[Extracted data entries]
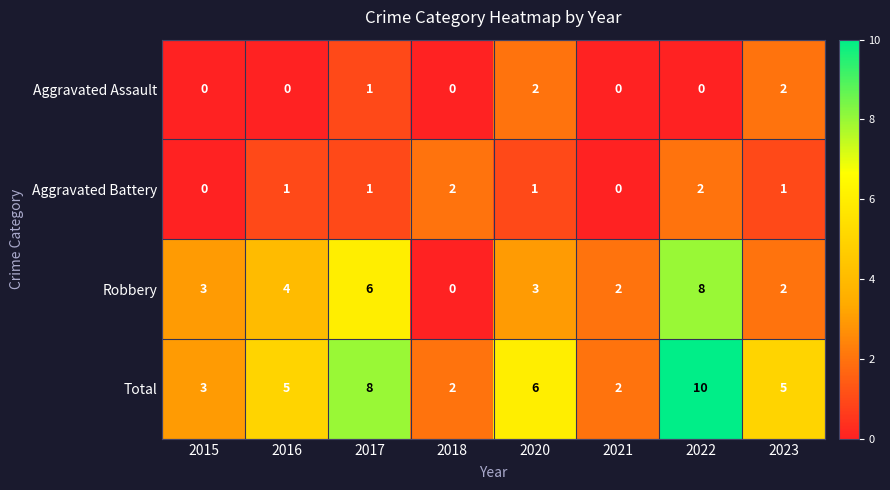

Which series changed the most between 2015 and 2017?

Total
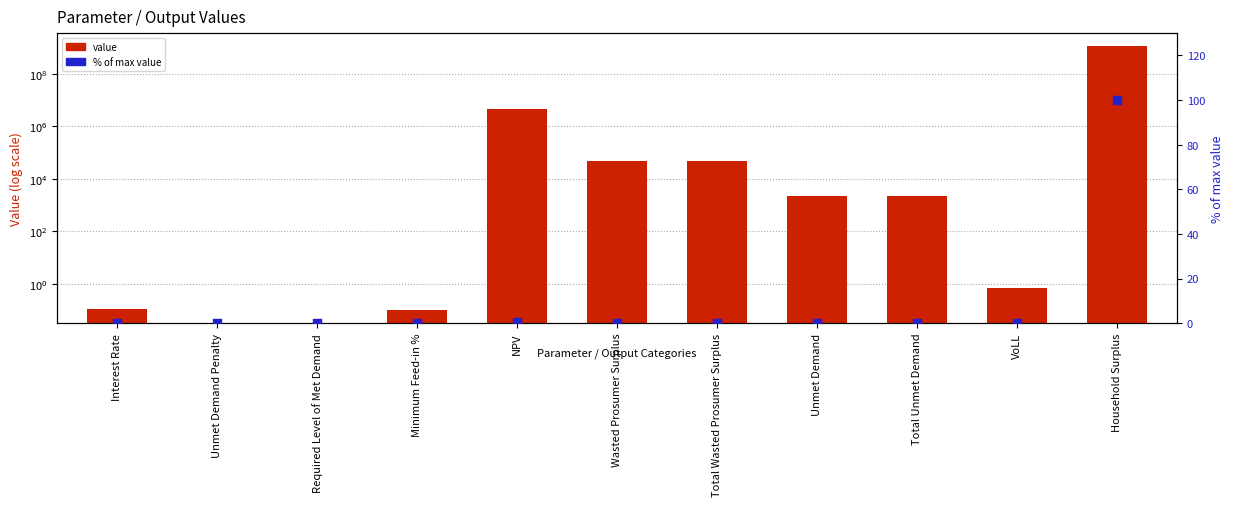

What are all the series names shown in the legend?

value, % of max value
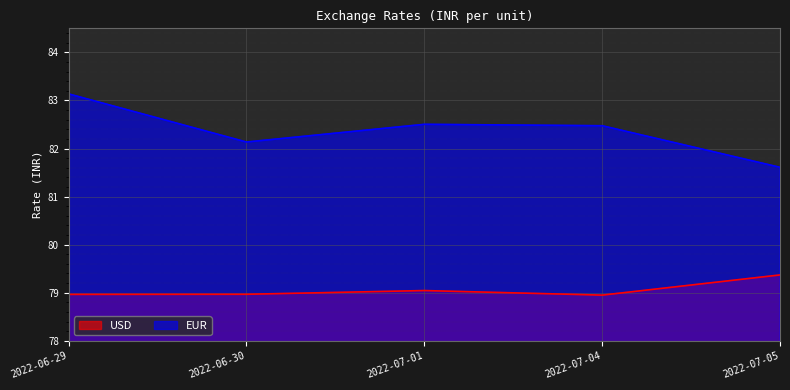

At 2022-07-01, list the series in order from largest to smallest.

EUR, USD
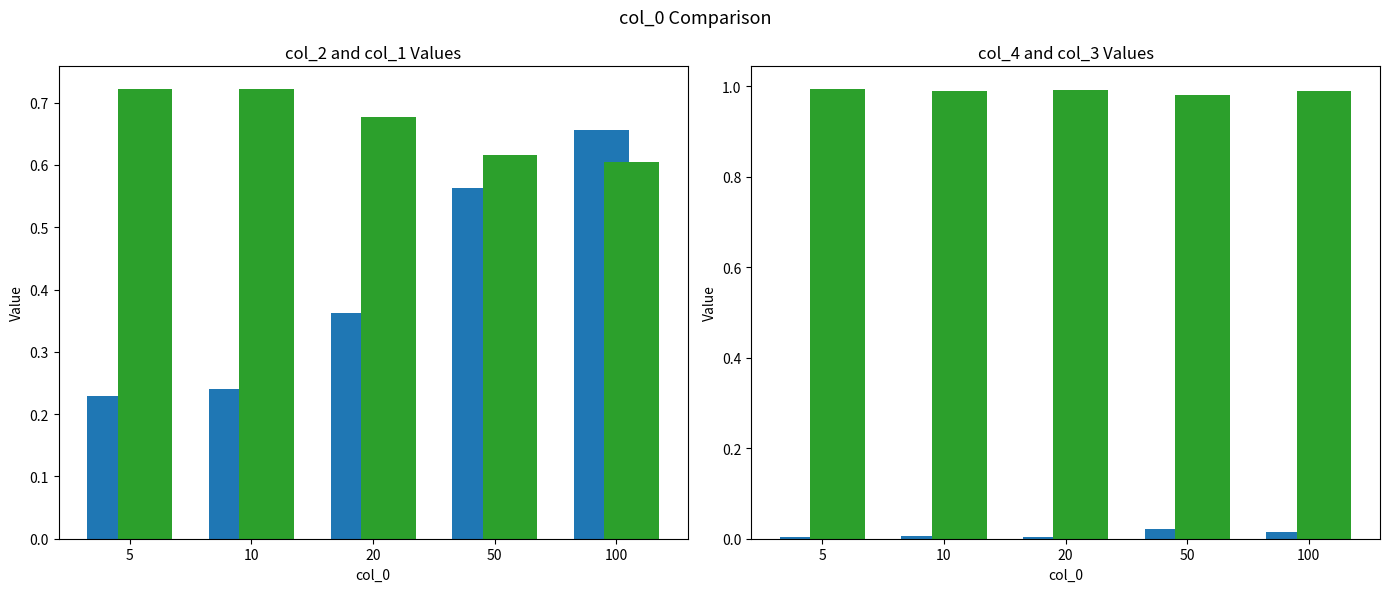

The col_4 series shows 0.0 at 100. True or false?

True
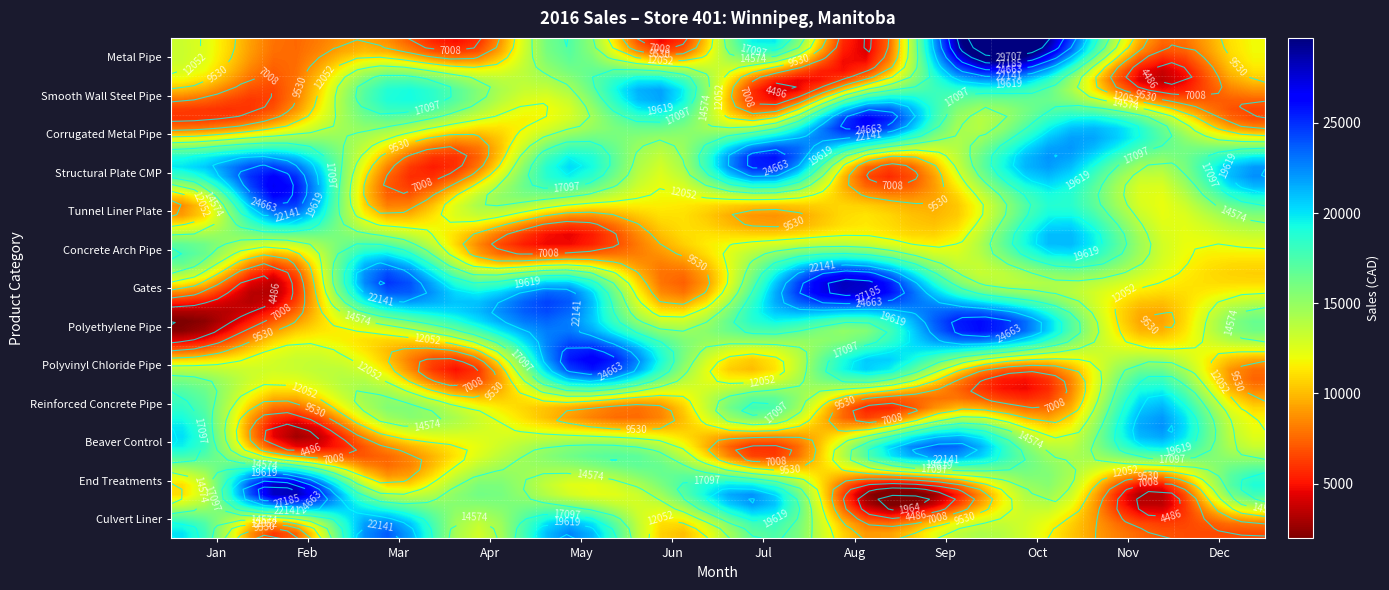

What is the average value of the Polyvinyl Chloride Pipe series?

13420.0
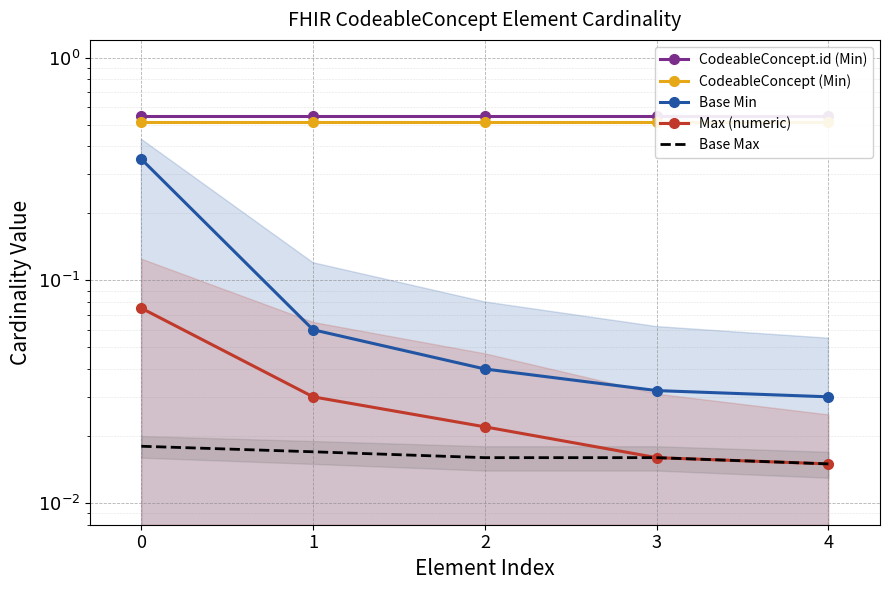

Which series has the largest total across all categories?

CodeableConcept.id (Min)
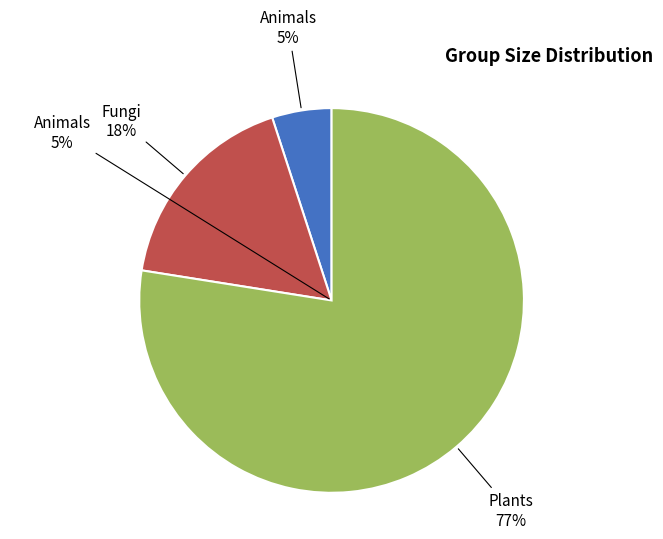

Which category has the biggest portion of the pie?

Plants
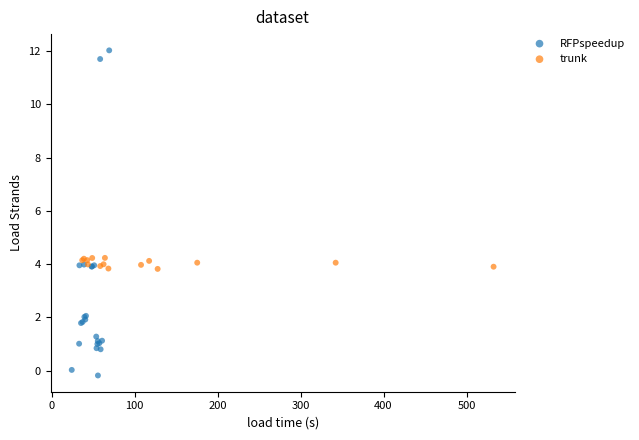

Which series has the largest Y range (max minus min)?

RFPspeedup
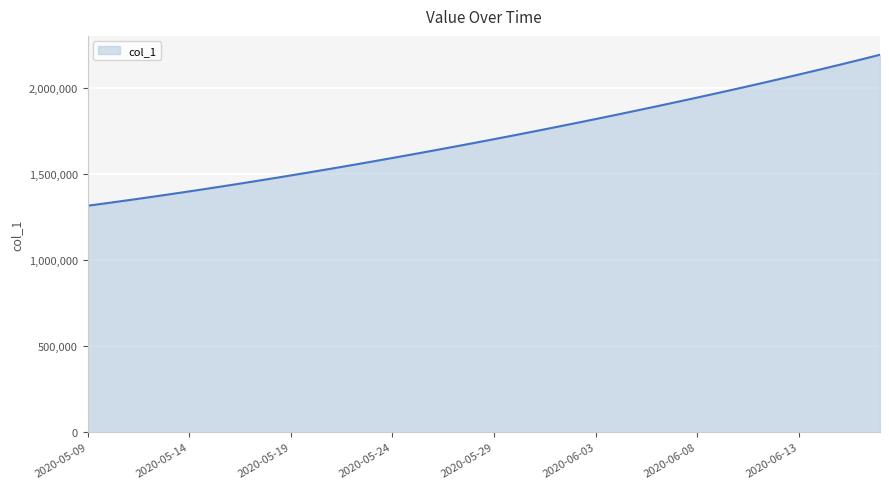

What is the maximum value shown in the chart?

2192751.8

* **ASSIGNMENT**
Copy the lines starting with the one that contains "value, % of max value" and continuing through the end of the entries, leaving out the pictures.

* **ANSWER SPACE**
value, % of max value

At 2022-07-01, list the series in order from largest to smallest.

EUR, USD

The col_4 series shows 0.0 at 100. True or false?

True

What is the average value of the Polyvinyl Chloride Pipe series?

13420.0

Which series has the largest total across all categories?

CodeableConcept.id (Min)

Which category has the biggest portion of the pie?

Plants

Which series has the largest Y range (max minus min)?

RFPspeedup

What is the maximum value shown in the chart?

2192751.8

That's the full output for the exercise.